The present invention recognizes that in addition to absorption coefficient and anterior surface heat removal, the footprint of the energy with time significantly influences the temperature profile in the cornea. Specifically, by using pulsed or burst mode energy, a proper temperature profile has been obtained at much lower absorption coefficients (15-120 cm.sup.-1), allowing use of lasers operating in the range of 1.80-2.55 micron wavelengths within today's technology. This method avoids the trauma of improper thermal profiles, and obtains proportional changes from at least 2 to 13 diopters in refractive power related to exposure pattern and energy density. This method has been shown to be repeatable in that similar changes in corneal curvature were observed for similar patterns and exposure levels. Significant induced effect has persisted throughout follow-up investigation, lending evidence that the half-life of corneal collagen was undisturbed.

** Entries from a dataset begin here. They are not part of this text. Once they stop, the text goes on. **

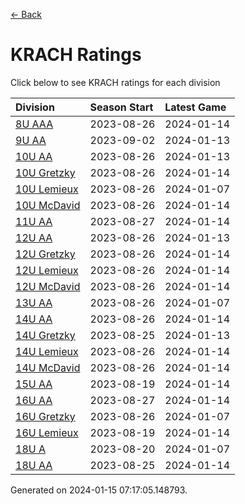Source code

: [<- Back](../readme.md)
# KRACH Ratings
Click below to see KRACH ratings for each division

| Division | Season Start | Latest Game |
| :-- | :-- | :-- |
| [8U AAA](8U-AAA-ratings.md) | 2023-08-26 | 2024-01-14 |
| [9U AA](9U-AA-ratings.md) | 2023-09-02 | 2024-01-13 |
| [10U AA](10U-AA-ratings.md) | 2023-08-26 | 2024-01-13 |
| [10U Gretzky](10U-Gretzky-ratings.md) | 2023-08-26 | 2024-01-14 |
| [10U Lemieux](10U-Lemieux-ratings.md) | 2023-08-26 | 2024-01-07 |
| [10U McDavid](10U-McDavid-ratings.md) | 2023-08-26 | 2024-01-14 |
| [11U AA](11U-AA-ratings.md) | 2023-08-27 | 2024-01-14 |
| [12U AA](12U-AA-ratings.md) | 2023-08-26 | 2024-01-13 |
| [12U Gretzky](12U-Gretzky-ratings.md) | 2023-08-26 | 2024-01-14 |
| [12U Lemieux](12U-Lemieux-ratings.md) | 2023-08-26 | 2024-01-14 |
| [12U McDavid](12U-McDavid-ratings.md) | 2023-08-26 | 2024-01-14 |
| [13U AA](13U-AA-ratings.md) | 2023-08-26 | 2024-01-07 |
| [14U AA](14U-AA-ratings.md) | 2023-08-26 | 2024-01-14 |
| [14U Gretzky](14U-Gretzky-ratings.md) | 2023-08-25 | 2024-01-13 |
| [14U Lemieux](14U-Lemieux-ratings.md) | 2023-08-26 | 2024-01-14 |
| [14U McDavid](14U-McDavid-ratings.md) | 2023-08-26 | 2024-01-14 |
| [15U AA](15U-AA-ratings.md) | 2023-08-19 | 2024-01-14 |
| [16U AA](16U-AA-ratings.md) | 2023-08-27 | 2024-01-14 |
| [16U Gretzky](16U-Gretzky-ratings.md) | 2023-08-26 | 2024-01-07 |
| [16U Lemieux](16U-Lemieux-ratings.md) | 2023-08-19 | 2024-01-14 |
| [18U A](18U-A-ratings.md) | 2023-08-20 | 2024-01-07 |
| [18U AA](18U-AA-ratings.md) | 2023-08-25 | 2024-01-14 |

Generated on 2024-01-15 07:17:05.148793.
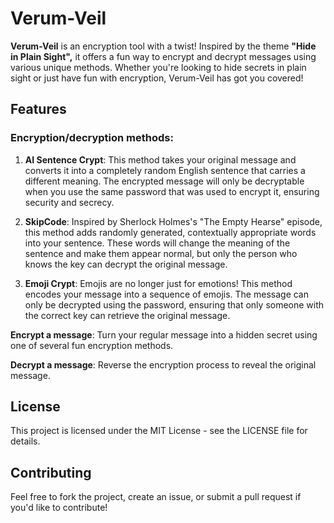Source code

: # Verum-Veil
**Verum-Veil** is an encryption tool with a twist! Inspired by the theme **"Hide in Plain Sight",** it offers a fun way to encrypt and decrypt messages using various unique methods. Whether you're looking to hide secrets in plain sight or just have fun with encryption, Verum-Veil has got you covered!

## Features

### **Encryption/decryption methods**:
1. **AI Sentence Crypt**: This method takes your original message and converts it into a completely random English sentence that carries a different meaning. The encrypted message will only be decryptable when you use the same password that was used to encrypt it, ensuring security and secrecy.

2.  **SkipCode**: Inspired by Sherlock Holmes's "The Empty Hearse" episode, this method adds randomly generated, contextually appropriate words into your sentence. These words will change the meaning of the sentence and make them appear normal, but only the person who knows the key can decrypt the original message.

3. **Emoji Crypt**: Emojis are no longer just for emotions! This method encodes your message into a sequence of emojis. The message can only be decrypted using the password, ensuring that only someone with the correct key can retrieve the original message.

**Encrypt a message**: Turn your regular message into a hidden secret using one of several fun encryption methods.

**Decrypt a message**: Reverse the encryption process to reveal the original message.
 ## License
This project is licensed under the MIT License - see the LICENSE file for details.

## Contributing
Feel free to fork the project, create an issue, or submit a pull request if you'd like to contribute!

My U.S. patent application Ser. No. 07/546,252 and U.S. Pat. No. 4,976,709, the entire disclosures of which are incorporated herein by reference, describe methods and apparatus for achieving controlled shrinkage of collagen tissue. These prior inventions have application to collagen shrinkage in many parts of the body, and are particularly useful in an ophthalmological procedure for achieving controlled shape changes in the cornea of the eye for correction of refractive errors.

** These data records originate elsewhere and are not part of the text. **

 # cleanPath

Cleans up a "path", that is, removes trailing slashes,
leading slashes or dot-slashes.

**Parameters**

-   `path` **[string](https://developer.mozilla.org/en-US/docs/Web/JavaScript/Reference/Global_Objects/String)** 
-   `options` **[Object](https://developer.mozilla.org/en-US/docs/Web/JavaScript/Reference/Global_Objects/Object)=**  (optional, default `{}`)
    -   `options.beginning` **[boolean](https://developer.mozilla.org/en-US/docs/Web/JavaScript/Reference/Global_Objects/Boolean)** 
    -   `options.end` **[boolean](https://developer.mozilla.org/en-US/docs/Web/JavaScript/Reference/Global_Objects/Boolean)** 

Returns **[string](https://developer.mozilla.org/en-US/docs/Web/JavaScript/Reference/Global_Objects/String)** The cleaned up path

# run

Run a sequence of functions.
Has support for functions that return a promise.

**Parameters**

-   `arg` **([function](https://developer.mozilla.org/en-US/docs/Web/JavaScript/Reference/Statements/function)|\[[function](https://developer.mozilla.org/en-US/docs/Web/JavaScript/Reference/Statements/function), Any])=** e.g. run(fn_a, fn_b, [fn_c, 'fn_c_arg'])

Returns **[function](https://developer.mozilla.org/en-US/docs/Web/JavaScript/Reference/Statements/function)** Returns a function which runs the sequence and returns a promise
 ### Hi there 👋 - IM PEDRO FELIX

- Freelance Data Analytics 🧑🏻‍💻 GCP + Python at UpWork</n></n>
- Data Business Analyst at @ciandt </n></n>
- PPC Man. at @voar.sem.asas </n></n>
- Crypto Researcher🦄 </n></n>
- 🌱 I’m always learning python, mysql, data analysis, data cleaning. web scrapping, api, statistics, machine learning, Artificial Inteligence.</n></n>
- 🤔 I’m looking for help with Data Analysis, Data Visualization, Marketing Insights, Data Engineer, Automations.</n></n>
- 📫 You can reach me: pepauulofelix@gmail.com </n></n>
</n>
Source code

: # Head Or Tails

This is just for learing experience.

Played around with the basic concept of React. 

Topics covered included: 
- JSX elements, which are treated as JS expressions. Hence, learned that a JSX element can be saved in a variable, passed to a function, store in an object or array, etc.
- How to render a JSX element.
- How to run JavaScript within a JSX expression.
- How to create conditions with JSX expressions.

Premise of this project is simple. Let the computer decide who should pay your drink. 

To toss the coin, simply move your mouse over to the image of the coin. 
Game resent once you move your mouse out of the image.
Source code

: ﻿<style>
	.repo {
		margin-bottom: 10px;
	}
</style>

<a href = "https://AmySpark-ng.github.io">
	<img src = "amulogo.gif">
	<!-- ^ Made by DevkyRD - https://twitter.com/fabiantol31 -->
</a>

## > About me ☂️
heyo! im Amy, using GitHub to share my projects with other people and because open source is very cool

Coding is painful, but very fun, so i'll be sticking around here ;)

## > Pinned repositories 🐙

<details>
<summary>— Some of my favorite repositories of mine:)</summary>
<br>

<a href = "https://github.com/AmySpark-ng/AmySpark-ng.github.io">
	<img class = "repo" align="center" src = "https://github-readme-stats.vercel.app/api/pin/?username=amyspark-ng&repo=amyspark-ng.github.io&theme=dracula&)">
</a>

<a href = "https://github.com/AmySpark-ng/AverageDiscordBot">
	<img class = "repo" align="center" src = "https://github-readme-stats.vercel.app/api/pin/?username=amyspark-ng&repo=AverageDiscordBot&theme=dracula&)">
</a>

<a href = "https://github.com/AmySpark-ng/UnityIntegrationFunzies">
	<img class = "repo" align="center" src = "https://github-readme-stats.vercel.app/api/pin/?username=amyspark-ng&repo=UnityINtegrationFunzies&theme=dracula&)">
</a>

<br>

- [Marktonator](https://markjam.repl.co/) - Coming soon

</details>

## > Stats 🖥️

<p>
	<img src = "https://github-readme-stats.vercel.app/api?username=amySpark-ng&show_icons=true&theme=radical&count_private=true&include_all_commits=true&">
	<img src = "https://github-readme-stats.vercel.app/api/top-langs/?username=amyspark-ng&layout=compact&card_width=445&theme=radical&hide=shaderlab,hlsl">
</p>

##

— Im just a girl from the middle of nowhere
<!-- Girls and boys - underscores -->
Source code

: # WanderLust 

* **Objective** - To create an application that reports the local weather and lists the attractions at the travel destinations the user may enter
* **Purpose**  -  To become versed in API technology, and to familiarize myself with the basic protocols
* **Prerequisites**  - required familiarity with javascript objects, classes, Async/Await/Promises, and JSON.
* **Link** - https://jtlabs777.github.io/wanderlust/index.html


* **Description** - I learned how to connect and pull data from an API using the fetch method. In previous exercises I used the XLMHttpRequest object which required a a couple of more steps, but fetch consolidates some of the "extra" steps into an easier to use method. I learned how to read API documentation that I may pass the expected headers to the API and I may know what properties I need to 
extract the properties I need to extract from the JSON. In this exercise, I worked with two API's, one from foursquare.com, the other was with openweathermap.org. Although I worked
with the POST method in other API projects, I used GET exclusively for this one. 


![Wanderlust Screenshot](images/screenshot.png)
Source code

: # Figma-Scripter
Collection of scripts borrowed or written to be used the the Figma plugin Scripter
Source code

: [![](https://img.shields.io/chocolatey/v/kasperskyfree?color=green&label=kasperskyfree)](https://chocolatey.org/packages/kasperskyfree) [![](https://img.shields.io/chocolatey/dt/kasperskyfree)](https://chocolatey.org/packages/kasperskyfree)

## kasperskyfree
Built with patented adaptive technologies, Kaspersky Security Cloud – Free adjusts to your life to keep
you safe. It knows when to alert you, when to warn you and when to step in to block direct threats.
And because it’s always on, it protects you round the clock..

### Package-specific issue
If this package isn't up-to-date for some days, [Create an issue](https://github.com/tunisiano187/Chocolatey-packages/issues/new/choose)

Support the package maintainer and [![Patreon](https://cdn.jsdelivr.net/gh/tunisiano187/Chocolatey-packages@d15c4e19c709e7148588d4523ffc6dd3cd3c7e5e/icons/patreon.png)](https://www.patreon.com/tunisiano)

As described in detail in the application and patent which are incorporated by reference (directly above), a presently preferred collagen-shrinkage technique involves use of laser coherent energy in a wavelength range of about 1.80 to about 2.55 microns, or of such coherent infrared energy of wavelengths corresponding to collagen absorption coefficients in the range of about 15 to 120 cm.sup.-1. Irradiation of collagen with such energy is controlled to elevate the collagen temperature to at least 23.degree. C. above normal body temperature to achieve collagen shrinkage.
As explained in my referenced prior disclosures, a critical factor in shrinkage of corneal collagen of the eye is avoidance of excessive tissue-destructive temperature increases throughout the corneal stroma, and especially in the outer epithelial and inner endothelial layers of the cornea. A lowering of the threshold temperature at which collagen shrinkage occurs will provide an added measure of safety in avoiding tissue-destructive temperature increases, and it is to this goal that the present invention is directed.